_Job_.
Answer these questions using the Indranet onboarding text below:
1. What kind of systems are users likely more used to?
2. With roughly how many sats might a user get started, and about what dollar amount is that?
3. How low can typical session fees be?

_Supplied passage_.
——————

Indranet requires a low friction onboarding process for users, who may have minimal technical ability, and likely more used to trust based systems like the centralised banking services they probably use every day.
This capability makes it possible for users to get started using Indranet for maybe as little as 30,000 sats, around $6 at current prices, and enables them to establish sessions with an Indra seed node which they can then use to open sessions with relays and the Indra client will be able to generate invoices that they can use to top up the balance of their channel when it runs down and cannot make any more payments out to relays. Typical session fees can be as little as $0.05 which would give them like 50-100mb through a given relay or so, just plucking numbers out of the air, of course they will also be able to set maximum bandwidth prices for relays their client selects.

——————

_Given material_.
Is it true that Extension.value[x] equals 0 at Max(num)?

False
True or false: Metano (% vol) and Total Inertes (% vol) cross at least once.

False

——————

_Answer for this exercise_.
1. Trust-based systems, such as the centralized banking services they probably use every day.
2. About 30,000 sats, around $6 at current prices.
3. As little as $0.05.